▸ Plain-text document sources
++++++++++++++++++++

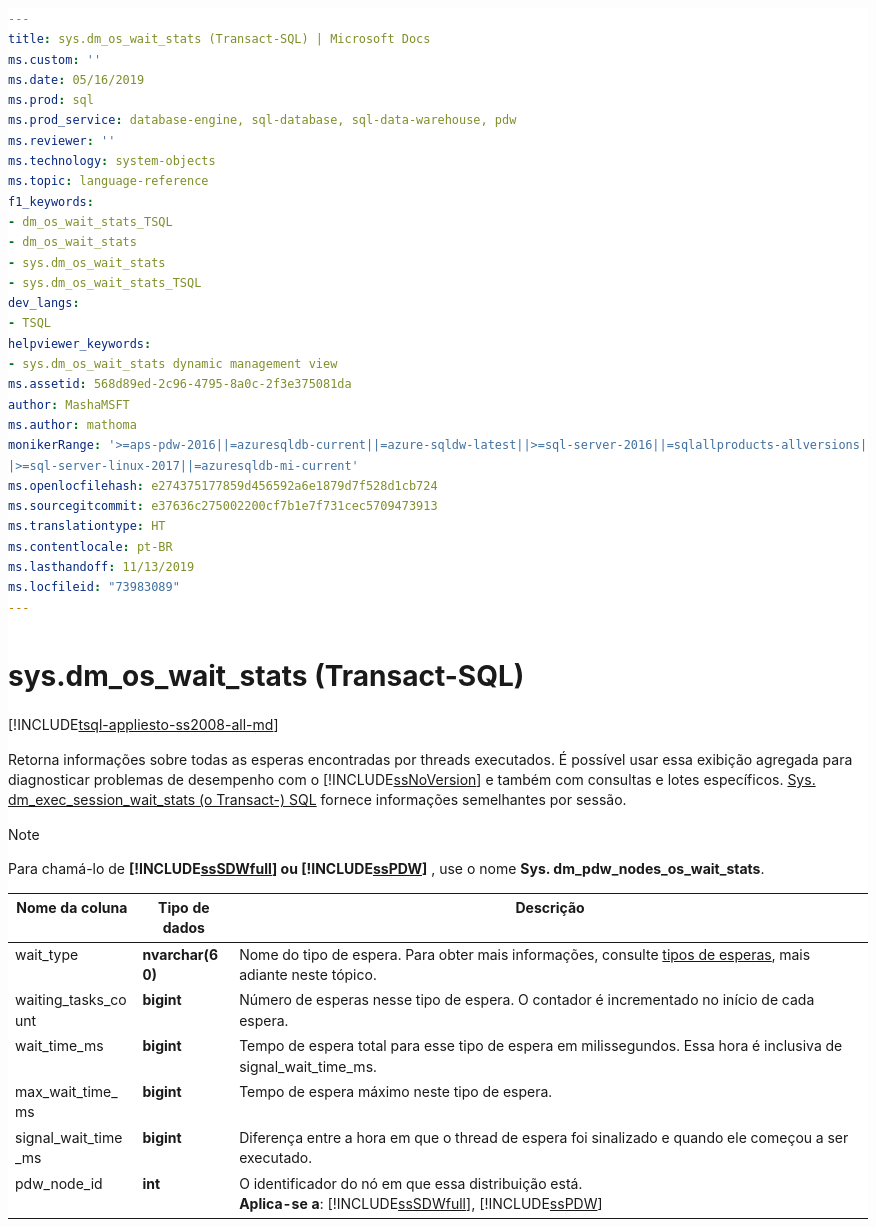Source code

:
```yaml
---
title: sys.dm_os_wait_stats (Transact-SQL) | Microsoft Docs
ms.custom: ''
ms.date: 05/16/2019
ms.prod: sql
ms.prod_service: database-engine, sql-database, sql-data-warehouse, pdw
ms.reviewer: ''
ms.technology: system-objects
ms.topic: language-reference
f1_keywords:
- dm_os_wait_stats_TSQL
- dm_os_wait_stats
- sys.dm_os_wait_stats
- sys.dm_os_wait_stats_TSQL
dev_langs:
- TSQL
helpviewer_keywords:
- sys.dm_os_wait_stats dynamic management view
ms.assetid: 568d89ed-2c96-4795-8a0c-2f3e375081da
author: MashaMSFT
ms.author: mathoma
monikerRange: '>=aps-pdw-2016||=azuresqldb-current||=azure-sqldw-latest||>=sql-server-2016||=sqlallproducts-allversions||>=sql-server-linux-2017||=azuresqldb-mi-current'
ms.openlocfilehash: e274375177859d456592a6e1879d7f528d1cb724
ms.sourcegitcommit: e37636c275002200cf7b1e7f731cec5709473913
ms.translationtype: HT
ms.contentlocale: pt-BR
ms.lasthandoff: 11/13/2019
ms.locfileid: "73983089"
---
```

# <a name="sysdm_os_wait_stats-transact-sql"></a>sys.dm_os_wait_stats (Transact-SQL)
[!INCLUDE[tsql-appliesto-ss2008-all-md](../../includes/tsql-appliesto-ss2008-all-md.md)]

Retorna informações sobre todas as esperas encontradas por threads executados. É possível usar essa exibição agregada para diagnosticar problemas de desempenho com o [!INCLUDE[ssNoVersion](../../includes/ssnoversion-md.md)] e também com consultas e lotes específicos. [Sys. dm_exec_session_wait_stats &#40;o Transact-&#41; SQL](../../relational-databases/system-dynamic-management-views/sys-dm-exec-session-wait-stats-transact-sql.md) fornece informações semelhantes por sessão.  
  
> [!NOTE] 
> Para chamá-lo de **[!INCLUDE[ssSDWfull](../../includes/sssdwfull-md.md)] ou [!INCLUDE[ssPDW](../../includes/sspdw-md.md)]** , use o nome **Sys. dm_pdw_nodes_os_wait_stats**.  
  
|Nome da coluna|Tipo de dados|Descrição|  
|-----------------|---------------|-----------------|  
|wait_type|**nvarchar(60)**|Nome do tipo de espera. Para obter mais informações, consulte [tipos de esperas](#WaitTypes), mais adiante neste tópico.|  
|waiting_tasks_count|**bigint**|Número de esperas nesse tipo de espera. O contador é incrementado no início de cada espera.|  
|wait_time_ms|**bigint**|Tempo de espera total para esse tipo de espera em milissegundos. Essa hora é inclusiva de signal_wait_time_ms.|  
|max_wait_time_ms|**bigint**|Tempo de espera máximo neste tipo de espera.|  
|signal_wait_time_ms|**bigint**|Diferença entre a hora em que o thread de espera foi sinalizado e quando ele começou a ser executado.|  
|pdw_node_id|**int**|O identificador do nó em que essa distribuição está. <br/> **Aplica-se a**: [!INCLUDE[ssSDWfull](../../includes/sssdwfull-md.md)], [!INCLUDE[ssPDW](../../includes/sspdw-md.md)] |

++++++++++++++++++++

Leave nothing out but the pictures when transcribing the records.

▸ TASK RESPONSE
Source code

:
```yaml
---
title: sys.dm_os_wait_stats (Transact-SQL) | Microsoft Docs
ms.custom: ''
ms.date: 05/16/2019
ms.prod: sql
ms.prod_service: database-engine, sql-database, sql-data-warehouse, pdw
ms.reviewer: ''
ms.technology: system-objects
ms.topic: language-reference
f1_keywords:
- dm_os_wait_stats_TSQL
- dm_os_wait_stats
- sys.dm_os_wait_stats
- sys.dm_os_wait_stats_TSQL
dev_langs:
- TSQL
helpviewer_keywords:
- sys.dm_os_wait_stats dynamic management view
ms.assetid: 568d89ed-2c96-4795-8a0c-2f3e375081da
author: MashaMSFT
ms.author: mathoma
monikerRange: '>=aps-pdw-2016||=azuresqldb-current||=azure-sqldw-latest||>=sql-server-2016||=sqlallproducts-allversions||>=sql-server-linux-2017||=azuresqldb-mi-current'
ms.openlocfilehash: e274375177859d456592a6e1879d7f528d1cb724
ms.sourcegitcommit: e37636c275002200cf7b1e7f731cec5709473913
ms.translationtype: HT
ms.contentlocale: pt-BR
ms.lasthandoff: 11/13/2019
ms.locfileid: "73983089"
---
```

# <a name="sysdm_os_wait_stats-transact-sql"></a>sys.dm_os_wait_stats (Transact-SQL)
[!INCLUDE[tsql-appliesto-ss2008-all-md](../../includes/tsql-appliesto-ss2008-all-md.md)]

Retorna informações sobre todas as esperas encontradas por threads executados. É possível usar essa exibição agregada para diagnosticar problemas de desempenho com o [!INCLUDE[ssNoVersion](../../includes/ssnoversion-md.md)] e também com consultas e lotes específicos. [Sys. dm_exec_session_wait_stats &#40;o Transact-&#41; SQL](../../relational-databases/system-dynamic-management-views/sys-dm-exec-session-wait-stats-transact-sql.md) fornece informações semelhantes por sessão.  
  
> [!NOTE] 
> Para chamá-lo de **[!INCLUDE[ssSDWfull](../../includes/sssdwfull-md.md)] ou [!INCLUDE[ssPDW](../../includes/sspdw-md.md)]** , use o nome **Sys. dm_pdw_nodes_os_wait_stats**.  
  
|Nome da coluna|Tipo de dados|Descrição|  
|-----------------|---------------|-----------------|  
|wait_type|**nvarchar(60)**|Nome do tipo de espera. Para obter mais informações, consulte [tipos de esperas](#WaitTypes), mais adiante neste tópico.|  
|waiting_tasks_count|**bigint**|Número de esperas nesse tipo de espera. O contador é incrementado no início de cada espera.|  
|wait_time_ms|**bigint**|Tempo de espera total para esse tipo de espera em milissegundos. Essa hora é inclusiva de signal_wait_time_ms.|  
|max_wait_time_ms|**bigint**|Tempo de espera máximo neste tipo de espera.|  
|signal_wait_time_ms|**bigint**|Diferença entre a hora em que o thread de espera foi sinalizado e quando ele começou a ser executado.|  
|pdw_node_id|**int**|O identificador do nó em que essa distribuição está. <br/> **Aplica-se a**: [!INCLUDE[ssSDWfull](../../includes/sssdwfull-md.md)], [!INCLUDE[ssPDW](../../includes/sspdw-md.md)] |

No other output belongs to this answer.